Stored data entries
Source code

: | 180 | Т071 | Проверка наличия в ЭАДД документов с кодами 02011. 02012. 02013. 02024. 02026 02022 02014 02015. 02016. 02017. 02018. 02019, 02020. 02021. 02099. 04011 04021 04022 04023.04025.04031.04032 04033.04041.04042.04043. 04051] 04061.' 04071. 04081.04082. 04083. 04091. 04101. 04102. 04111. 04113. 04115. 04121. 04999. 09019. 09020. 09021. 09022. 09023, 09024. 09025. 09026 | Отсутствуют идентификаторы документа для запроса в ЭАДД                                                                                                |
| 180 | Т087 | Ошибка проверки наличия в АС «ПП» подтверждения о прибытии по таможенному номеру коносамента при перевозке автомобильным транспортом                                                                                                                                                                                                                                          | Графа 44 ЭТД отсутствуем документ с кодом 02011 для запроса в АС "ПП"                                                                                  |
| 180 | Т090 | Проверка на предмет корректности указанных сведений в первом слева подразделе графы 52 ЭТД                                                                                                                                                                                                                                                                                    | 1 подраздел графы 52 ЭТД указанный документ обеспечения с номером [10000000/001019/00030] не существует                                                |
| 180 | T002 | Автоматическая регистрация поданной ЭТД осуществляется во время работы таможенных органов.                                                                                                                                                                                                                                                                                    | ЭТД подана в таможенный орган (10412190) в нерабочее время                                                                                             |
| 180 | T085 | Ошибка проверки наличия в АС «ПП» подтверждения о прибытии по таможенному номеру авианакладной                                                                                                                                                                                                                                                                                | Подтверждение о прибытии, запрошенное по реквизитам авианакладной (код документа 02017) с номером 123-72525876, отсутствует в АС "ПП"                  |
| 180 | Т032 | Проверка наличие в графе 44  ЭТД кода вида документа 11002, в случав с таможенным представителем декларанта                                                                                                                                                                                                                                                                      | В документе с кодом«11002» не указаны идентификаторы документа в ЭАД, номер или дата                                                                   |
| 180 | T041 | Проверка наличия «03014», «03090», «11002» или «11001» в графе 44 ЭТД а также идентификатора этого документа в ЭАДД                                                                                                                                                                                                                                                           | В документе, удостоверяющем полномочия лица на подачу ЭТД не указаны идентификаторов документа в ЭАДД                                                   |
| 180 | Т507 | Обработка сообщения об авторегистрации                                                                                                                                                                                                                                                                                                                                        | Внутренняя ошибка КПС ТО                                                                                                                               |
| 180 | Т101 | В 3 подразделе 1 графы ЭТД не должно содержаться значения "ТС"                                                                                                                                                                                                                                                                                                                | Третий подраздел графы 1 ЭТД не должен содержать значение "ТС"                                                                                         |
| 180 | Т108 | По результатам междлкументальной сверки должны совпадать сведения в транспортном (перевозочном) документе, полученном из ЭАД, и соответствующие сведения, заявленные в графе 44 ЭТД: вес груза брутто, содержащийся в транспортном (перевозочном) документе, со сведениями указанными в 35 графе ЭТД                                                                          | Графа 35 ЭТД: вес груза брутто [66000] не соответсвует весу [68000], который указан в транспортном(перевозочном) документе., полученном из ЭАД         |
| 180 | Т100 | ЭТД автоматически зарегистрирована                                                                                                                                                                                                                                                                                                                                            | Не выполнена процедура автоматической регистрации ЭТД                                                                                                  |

About this task:
Where a line of the entries above holds the word "указаны", return that line.

Solution to this task:
| 180 | Т032 | Проверка наличие в графе 44  ЭТД кода вида документа 11002, в случав с таможенным представителем декларанта                                                                                                                                                                                                                                                                      | В документе с кодом«11002» не указаны идентификаторы документа в ЭАД, номер или дата                                                                   |
| 180 | T041 | Проверка наличия «03014», «03090», «11002» или «11001» в графе 44 ЭТД а также идентификатора этого документа в ЭАДД                                                                                                                                                                                                                                                           | В документе, удостоверяющем полномочия лица на подачу ЭТД не указаны идентификаторов документа в ЭАДД                                                   |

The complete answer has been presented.